In the state S200, the bucket angle α is further on the discharge side D1 with respect to the vertical direction L1, and the opening face 16a faces the horizontal plane SA. Thus, a larger amount of accommodated object is discharged compared with the state S100. When all the accommodated object is discharged in this manner, the discharge task ends.

After the accommodation determination part 54 determines that the object is accommodated in the bucket 16, further, the discharge determination part 55 determines that the dropping task of discharging a part of the object accommodated in the bucket 16 is performed when the bucket angle α shifts to the non-discharge side D2 beyond the discharge reference angle η after shifting to the discharge side D1 beyond the discharge reference angle η, and the load value detected by the load detection part 53 is equal to or greater than the load threshold.

FIG. 4 is an illustration showing the dropping task. In the state S300, the dropping task is performed because the amount of the accommodated object exceeds a target amount even at the end of the accommodation task. Specifically, in the state S300, the bucket 16 accommodating the object is swung to the discharge side D1 to shift the bucket angle α to the discharge side D1 beyond the discharge reference angle η. Consequently, the bucket 16 is in the dischargeable posture to decrease the accommodated object.

In the state S400, the bucket 16 is swung to the non-discharge side D2, so that the bucket angle α is on the non-discharge side D2 beyond the discharge reference angle η. Consequently, the bucket 16 is in a non-dischargeable posture, and the discharge task ends with a certain amount of object remaining in the bucket 16. If the amount of the object accommodated in the bucket 16 still exceeds the target amount after the execution of the operation of the state S300 and the operation of the state S400, the operations of the state S300 and the state S400 are repeated. The dropping task is performed in this way until the amount of the object accommodated in the bucket 16 decreases to the target amount. After the dropping task ends, the transfer task is performed to move the bucket 16 above the box bed of the dump truck, and then the discharge task is performed to discharge the accommodated object onto the box bed. In this way, the series of tasks are repeatedly performed to load the object onto the box bed.

Reference is made again to FIG. 2. The temporary storage part 56 temporarily stores a load value of the accommodated object in the memory 59 when the accommodation determination part 54 determines that the object is accommodated in the bucket 16. Accordingly, a load value of the object which is accommodated in the bucket 16 immediately after the accommodation task is completed is temporarily stored in the memory 59.

+++++

### EXERCISE REQUIREMENTS
#1 Do these statements agree with the passage on the bucket tasks? For each, answer yes or no and quote the words that decide it. (a) In the state S200, the opening face 16a faces the horizontal plane SA. (b) In the state S400, the bucket 16 is in a dischargeable posture. (c) The temporary storage part 56 stores a load value of the accommodated object in the memory 59.
#2 According to the passage on the bucket tasks, until when is the dropping task performed?

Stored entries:
+++++

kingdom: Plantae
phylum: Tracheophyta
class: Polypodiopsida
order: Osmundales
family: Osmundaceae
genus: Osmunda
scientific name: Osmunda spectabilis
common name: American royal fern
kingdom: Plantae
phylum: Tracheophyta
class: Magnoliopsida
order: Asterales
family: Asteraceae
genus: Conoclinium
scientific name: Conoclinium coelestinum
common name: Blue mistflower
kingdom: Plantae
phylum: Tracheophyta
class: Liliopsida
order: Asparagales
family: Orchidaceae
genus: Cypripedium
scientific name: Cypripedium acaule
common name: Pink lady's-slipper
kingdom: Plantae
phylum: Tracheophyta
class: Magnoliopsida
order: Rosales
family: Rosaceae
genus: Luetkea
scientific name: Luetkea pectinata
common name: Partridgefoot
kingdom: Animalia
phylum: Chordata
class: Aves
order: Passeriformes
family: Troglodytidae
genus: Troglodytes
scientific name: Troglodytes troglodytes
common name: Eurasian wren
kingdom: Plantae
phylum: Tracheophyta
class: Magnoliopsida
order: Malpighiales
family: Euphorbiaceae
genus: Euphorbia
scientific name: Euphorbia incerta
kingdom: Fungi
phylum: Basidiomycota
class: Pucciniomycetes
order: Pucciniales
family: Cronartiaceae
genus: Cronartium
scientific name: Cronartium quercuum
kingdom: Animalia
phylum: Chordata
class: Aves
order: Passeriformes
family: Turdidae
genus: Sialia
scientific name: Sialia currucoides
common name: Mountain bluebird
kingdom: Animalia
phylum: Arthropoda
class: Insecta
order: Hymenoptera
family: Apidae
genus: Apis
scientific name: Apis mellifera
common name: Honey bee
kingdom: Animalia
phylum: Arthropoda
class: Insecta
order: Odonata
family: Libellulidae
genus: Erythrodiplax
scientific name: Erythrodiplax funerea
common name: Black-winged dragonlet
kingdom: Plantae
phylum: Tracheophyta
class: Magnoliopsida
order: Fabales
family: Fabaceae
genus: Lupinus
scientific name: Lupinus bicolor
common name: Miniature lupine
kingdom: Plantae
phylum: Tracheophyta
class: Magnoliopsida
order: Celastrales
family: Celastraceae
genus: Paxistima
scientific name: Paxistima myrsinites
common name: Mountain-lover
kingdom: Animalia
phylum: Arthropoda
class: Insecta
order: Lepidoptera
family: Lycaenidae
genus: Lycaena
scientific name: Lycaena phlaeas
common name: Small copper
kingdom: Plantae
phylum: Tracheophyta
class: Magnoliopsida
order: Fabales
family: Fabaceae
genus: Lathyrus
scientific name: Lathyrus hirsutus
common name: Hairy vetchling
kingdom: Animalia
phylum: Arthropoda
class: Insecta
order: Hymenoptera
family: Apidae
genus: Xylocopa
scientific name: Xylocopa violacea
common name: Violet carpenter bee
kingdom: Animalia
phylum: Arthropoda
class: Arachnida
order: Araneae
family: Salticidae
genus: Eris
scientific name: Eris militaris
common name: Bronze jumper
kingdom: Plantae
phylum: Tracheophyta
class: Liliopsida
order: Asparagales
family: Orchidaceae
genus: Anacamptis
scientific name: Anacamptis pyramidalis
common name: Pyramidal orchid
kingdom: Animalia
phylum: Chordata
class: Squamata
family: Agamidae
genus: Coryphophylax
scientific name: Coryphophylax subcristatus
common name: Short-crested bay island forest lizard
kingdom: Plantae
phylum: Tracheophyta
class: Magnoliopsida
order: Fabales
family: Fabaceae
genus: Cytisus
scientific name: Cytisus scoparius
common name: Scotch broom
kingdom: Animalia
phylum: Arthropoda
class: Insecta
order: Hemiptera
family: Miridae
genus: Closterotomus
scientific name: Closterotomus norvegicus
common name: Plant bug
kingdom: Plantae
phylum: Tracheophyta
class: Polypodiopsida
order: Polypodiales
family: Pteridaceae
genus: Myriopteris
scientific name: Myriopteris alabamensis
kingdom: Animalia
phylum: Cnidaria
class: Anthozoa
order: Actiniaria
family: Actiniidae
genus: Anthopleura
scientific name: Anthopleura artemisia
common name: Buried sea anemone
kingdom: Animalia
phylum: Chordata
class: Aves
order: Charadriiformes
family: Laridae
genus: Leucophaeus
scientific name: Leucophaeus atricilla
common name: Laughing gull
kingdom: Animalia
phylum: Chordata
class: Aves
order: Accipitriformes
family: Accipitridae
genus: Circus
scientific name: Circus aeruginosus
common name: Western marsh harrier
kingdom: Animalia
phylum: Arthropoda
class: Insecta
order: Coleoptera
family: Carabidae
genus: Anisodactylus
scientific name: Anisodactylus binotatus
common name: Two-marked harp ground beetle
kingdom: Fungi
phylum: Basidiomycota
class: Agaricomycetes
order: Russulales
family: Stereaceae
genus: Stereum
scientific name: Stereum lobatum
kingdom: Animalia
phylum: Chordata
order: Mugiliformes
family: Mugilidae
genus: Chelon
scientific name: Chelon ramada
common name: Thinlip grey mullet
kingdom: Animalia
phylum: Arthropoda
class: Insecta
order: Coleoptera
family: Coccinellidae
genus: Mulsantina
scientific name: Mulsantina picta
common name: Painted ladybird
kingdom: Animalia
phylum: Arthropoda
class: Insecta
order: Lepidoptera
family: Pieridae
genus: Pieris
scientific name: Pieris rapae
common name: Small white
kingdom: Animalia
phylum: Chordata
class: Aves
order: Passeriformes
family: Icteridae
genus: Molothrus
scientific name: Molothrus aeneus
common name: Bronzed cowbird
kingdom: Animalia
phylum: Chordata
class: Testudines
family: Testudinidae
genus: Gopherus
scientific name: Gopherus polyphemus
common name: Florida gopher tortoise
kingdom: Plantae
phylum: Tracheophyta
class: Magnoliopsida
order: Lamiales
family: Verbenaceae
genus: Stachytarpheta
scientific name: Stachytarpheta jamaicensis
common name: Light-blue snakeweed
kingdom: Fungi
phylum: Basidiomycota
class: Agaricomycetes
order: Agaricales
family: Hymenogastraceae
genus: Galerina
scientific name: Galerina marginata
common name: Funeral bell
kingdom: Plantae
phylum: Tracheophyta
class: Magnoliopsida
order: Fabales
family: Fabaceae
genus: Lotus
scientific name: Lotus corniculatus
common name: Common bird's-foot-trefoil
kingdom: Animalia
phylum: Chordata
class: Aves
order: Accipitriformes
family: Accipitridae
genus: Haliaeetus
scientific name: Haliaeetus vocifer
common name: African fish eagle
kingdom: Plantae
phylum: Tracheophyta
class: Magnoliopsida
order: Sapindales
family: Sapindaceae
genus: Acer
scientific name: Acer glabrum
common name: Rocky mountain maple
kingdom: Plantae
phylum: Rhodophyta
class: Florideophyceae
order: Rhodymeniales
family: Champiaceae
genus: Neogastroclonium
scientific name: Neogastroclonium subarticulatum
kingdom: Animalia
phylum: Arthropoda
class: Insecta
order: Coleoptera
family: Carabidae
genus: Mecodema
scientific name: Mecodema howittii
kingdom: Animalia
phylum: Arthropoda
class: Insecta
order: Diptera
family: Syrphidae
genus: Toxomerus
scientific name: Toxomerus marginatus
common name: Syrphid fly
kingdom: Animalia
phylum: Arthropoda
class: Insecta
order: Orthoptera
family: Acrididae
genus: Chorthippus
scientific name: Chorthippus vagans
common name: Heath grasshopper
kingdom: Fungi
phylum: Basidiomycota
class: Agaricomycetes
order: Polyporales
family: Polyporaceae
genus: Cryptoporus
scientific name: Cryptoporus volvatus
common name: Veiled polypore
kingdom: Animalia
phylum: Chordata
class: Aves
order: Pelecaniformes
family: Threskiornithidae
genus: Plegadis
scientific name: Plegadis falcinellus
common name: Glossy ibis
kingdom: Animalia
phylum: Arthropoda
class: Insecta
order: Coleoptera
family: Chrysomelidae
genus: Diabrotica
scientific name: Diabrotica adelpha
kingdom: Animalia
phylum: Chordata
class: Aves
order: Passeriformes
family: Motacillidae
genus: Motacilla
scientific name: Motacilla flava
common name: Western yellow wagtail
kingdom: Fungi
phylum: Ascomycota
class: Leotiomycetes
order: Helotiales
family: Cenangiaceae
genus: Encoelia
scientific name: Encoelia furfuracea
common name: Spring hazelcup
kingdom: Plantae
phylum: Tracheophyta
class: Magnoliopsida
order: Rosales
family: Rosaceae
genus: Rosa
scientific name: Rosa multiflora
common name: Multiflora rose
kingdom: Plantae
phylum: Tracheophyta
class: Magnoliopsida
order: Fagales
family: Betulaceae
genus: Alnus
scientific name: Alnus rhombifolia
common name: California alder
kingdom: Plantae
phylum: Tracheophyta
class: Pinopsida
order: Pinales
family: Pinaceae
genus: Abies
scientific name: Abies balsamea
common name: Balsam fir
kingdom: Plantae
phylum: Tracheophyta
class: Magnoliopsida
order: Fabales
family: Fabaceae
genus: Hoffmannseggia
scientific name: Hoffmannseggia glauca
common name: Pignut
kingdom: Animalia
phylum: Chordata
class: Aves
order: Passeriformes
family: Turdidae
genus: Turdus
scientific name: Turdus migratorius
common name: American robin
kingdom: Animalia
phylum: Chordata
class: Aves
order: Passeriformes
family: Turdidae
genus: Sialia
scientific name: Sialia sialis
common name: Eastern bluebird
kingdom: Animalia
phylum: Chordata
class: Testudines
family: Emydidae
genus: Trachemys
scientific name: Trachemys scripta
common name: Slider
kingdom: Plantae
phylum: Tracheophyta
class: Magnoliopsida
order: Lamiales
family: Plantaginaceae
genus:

+++++

### TASK-BY-TASK OUTPUTS
#1
(a) Yes: "the opening face 16a faces the horizontal plane SA"
(b) No: "the bucket 16 is in a non-dischargeable posture"
(c) Yes: "temporarily stores a load value of the accommodated object in the memory 59"

#2 Until the amount of the object accommodated in the bucket 16 decreases to the target amount.